[Data — start]

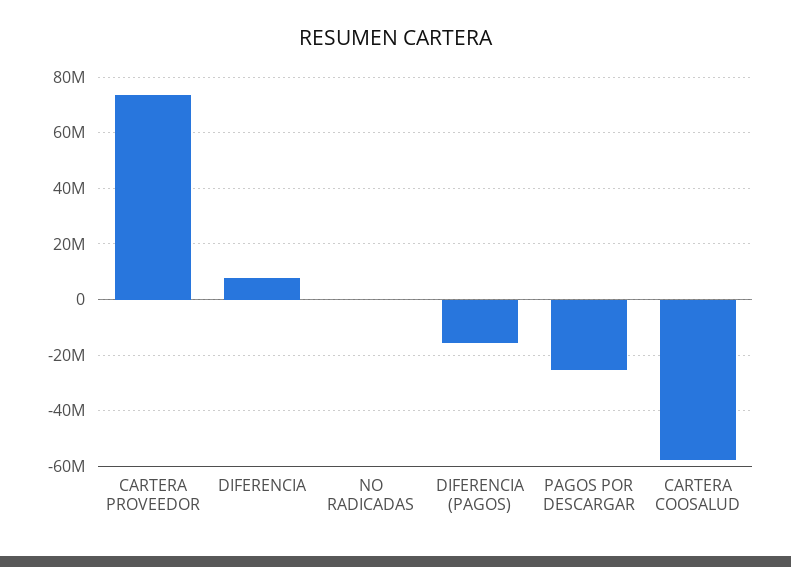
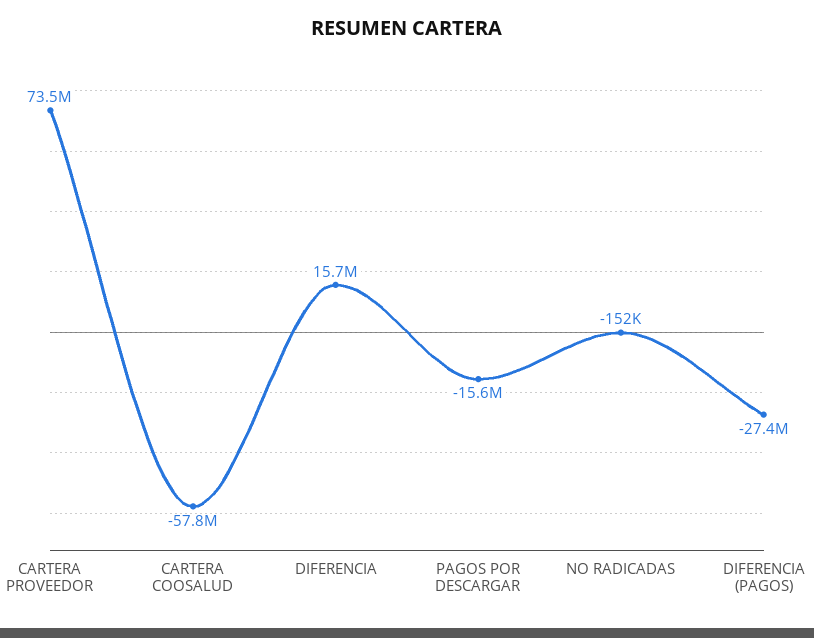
DIFERENCIA: 7500000 -> 15700000
DIFERENCIA (PAGOS): -15000000 -> -27400000
PAGOS POR DESCARGAR: -25000000 -> -15600000

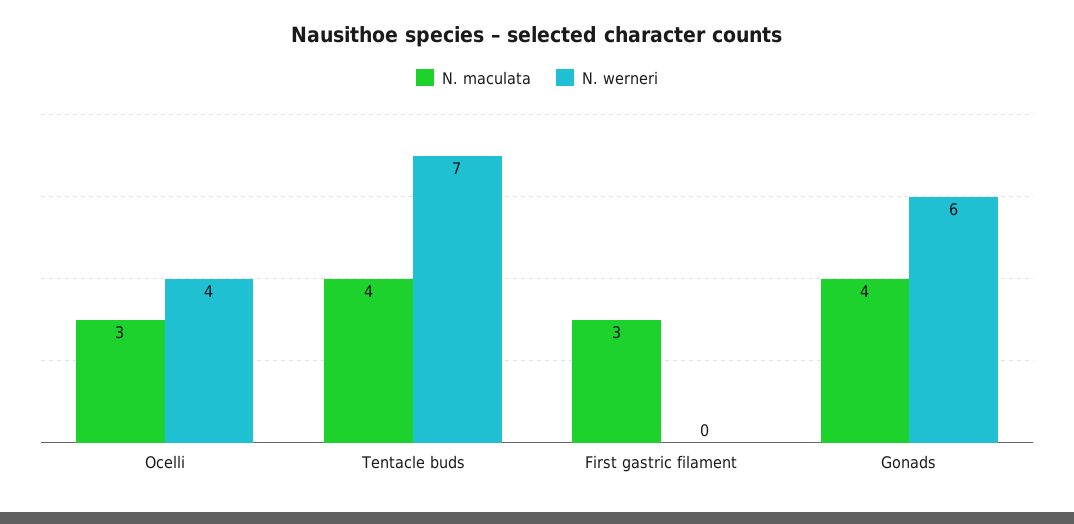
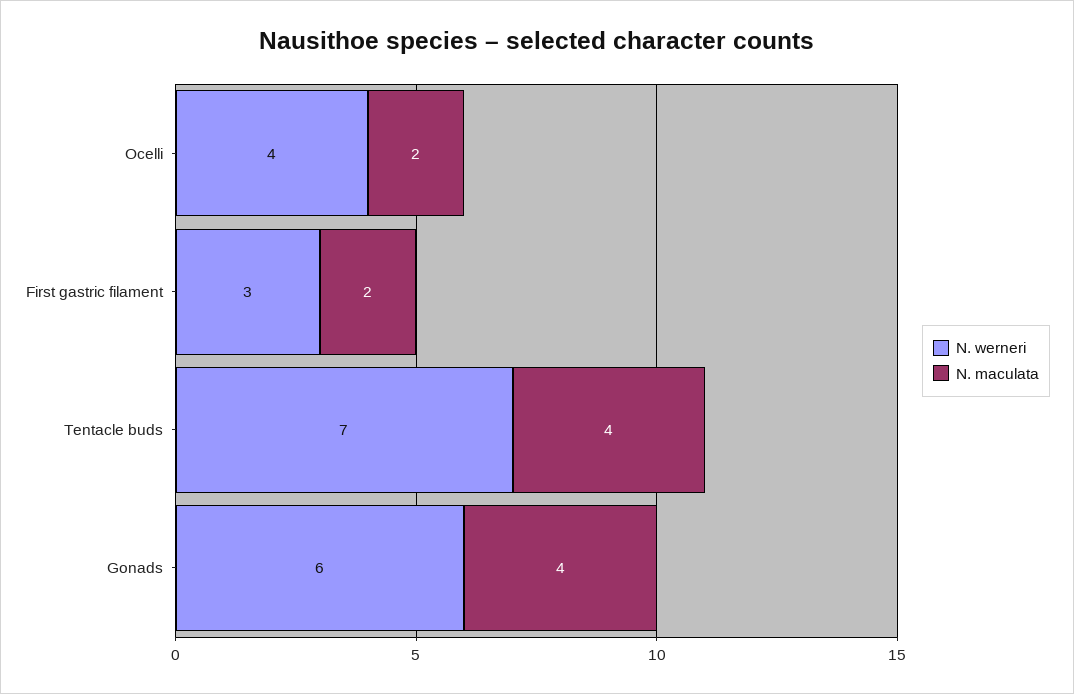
N. maculata, Ocelli: 3 -> 2
N. maculata, First gastric filament: 3 -> 2
N. werneri, First gastric filament: 0 -> 3

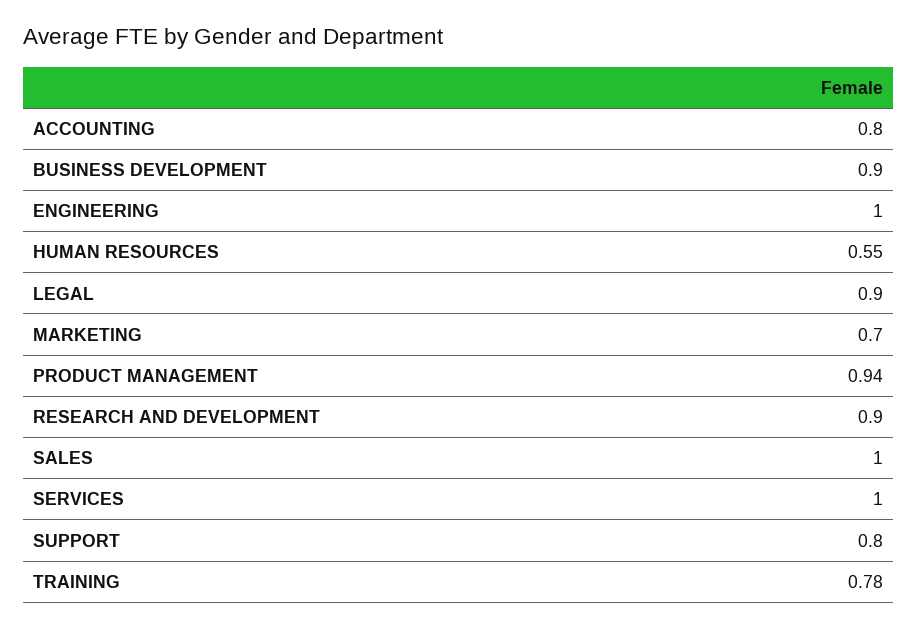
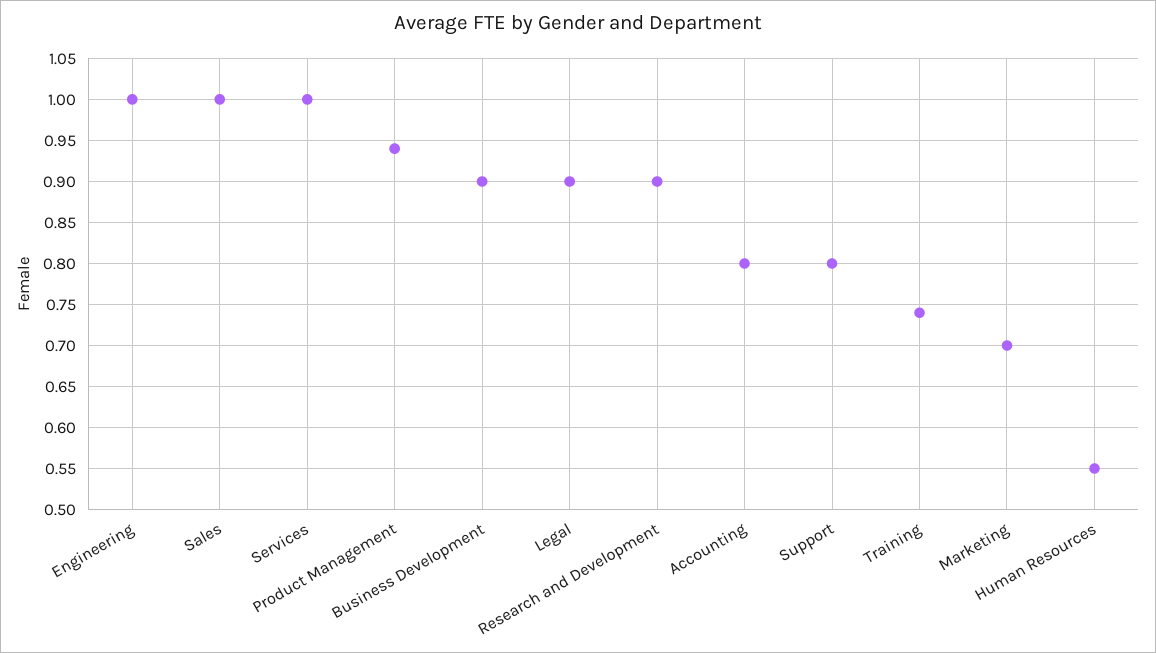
TRAINING: 0.78 -> 0.74

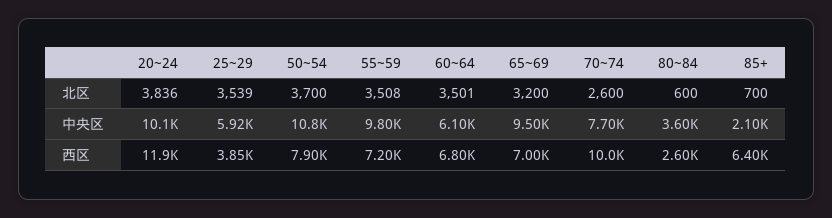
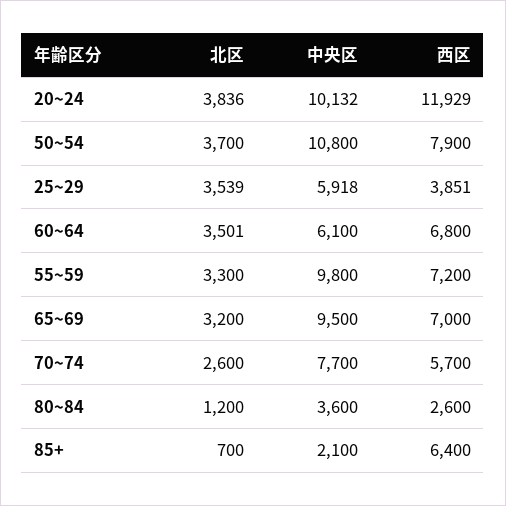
55~59, 北区: 3508 -> 3300
80~84, 北区: 600 -> 1200
70~74, 西区: 10000 -> 5700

[Data — finish]

## Activity
Return exactly, with no pictures, each line from the one that contains "PAGOS POR DESCARGAR: -25000000 -> -15600000" through the end of the entries above, both ends included.

## Answer box
PAGOS POR DESCARGAR: -25000000 -> -15600000

N. maculata, Ocelli: 3 -> 2
N. maculata, First gastric filament: 3 -> 2
N. werneri, First gastric filament: 0 -> 3

TRAINING: 0.78 -> 0.74

55~59, 北区: 3508 -> 3300
80~84, 北区: 600 -> 1200
70~74, 西区: 10000 -> 5700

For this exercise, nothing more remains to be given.